Without the Highway and Transportation Funding Act of 2015 (H.R. 2353), surface transportation authorization would run out May 31. The bill to extend the funding authorization, including $11.8 million for hazmat programs, through July 31 was awaiting President Barack Obama's signature.
H.R. 2353 extends authorization of Moving Ahead for Progress in the 21st Century (MAP-21) (Pub. L. No. 112-141), on top of last year's eight-month extension of the same law. There have been 12 temporary patches for the surface transportation bill during the past six years, according to a statement by Rep. Dan Lipinski (D-Ill.), while lawmakers have debated passage of a long-term surface transportation bill (149 DEN A-5, 8/4/14).

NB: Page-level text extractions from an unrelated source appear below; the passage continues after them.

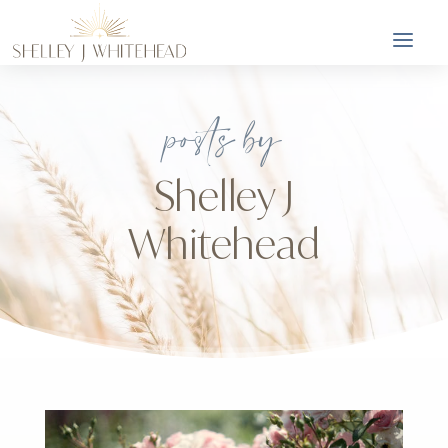
posts by
Shelley J
Whitehead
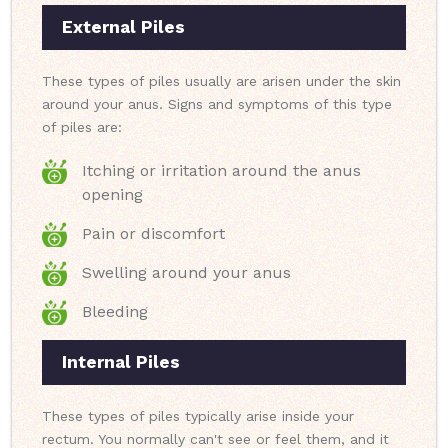
External Piles
These types of piles usually are arisen under the skin
around your anus. Signs and symptoms of this type
of piles are:
Itching or irritation around the anus
opening
Pain or discomfort
Swelling around your anus
Bleeding
Internal Piles
These types of piles typically arise inside your
rectum. You normally can't see or feel them, and it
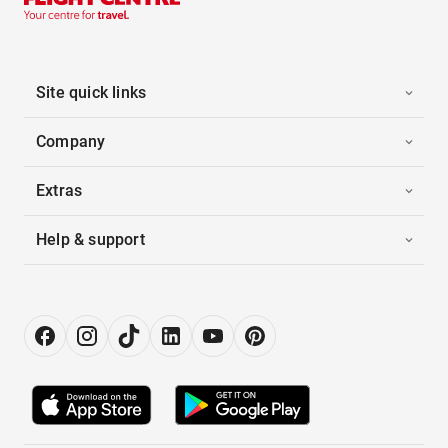
Site quick links
Company
Extras
Help & support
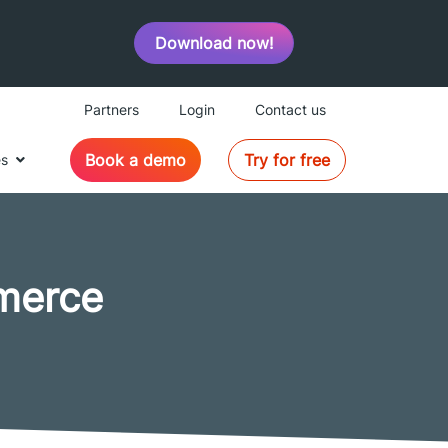
Download now!
Partners
Login
Contact us
Book a demo
Try for free
es
merce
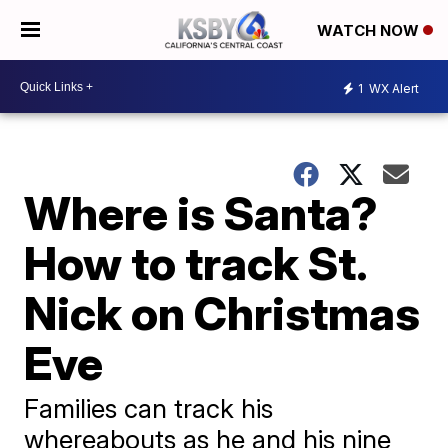
WATCH NOW
1
WX Alert
Where is Santa?
How to track St.
Nick on Christmas
Eve
Families can track his
whereabouts as he and his nine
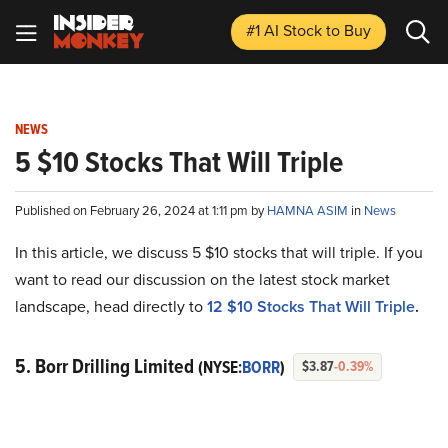
#1 AI Stock
to Buy
NEWS
5 $10 Stocks That Will Triple
Published on February 26, 2024 at 1:11 pm by
HAMNA ASIM
in
News
In this article, we discuss 5 $10 stocks that will triple. If you
want to read our discussion on the latest stock market
landscape, head directly to
12 $10 Stocks That Will Triple
.
5. Borr Drilling Limited
(NYSE:
BORR
)
$3.87
-0.39%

Rep. Peter DeFazio (D-Ore.) introduced May 19 the Obama administration's GROW AMERICA Act (H.R. 2410), a $478 billion, six-year authorization of surface transportation programs that includes authorization of Pipeline and Hazardous Materials Safety Administration hazardous materials programs.
Reps. Bill Shuster (R-Pa.) and Paul Ryan (R-Wis.) May 15 introduced H.R. 2353, the most recent two-month extension proposal. The House passed the bill by a 387-35-1 vote on May 19.
A White House spokesman didn't respond to Bloomberg BNA's message asking when the president plans to sign the bill into law.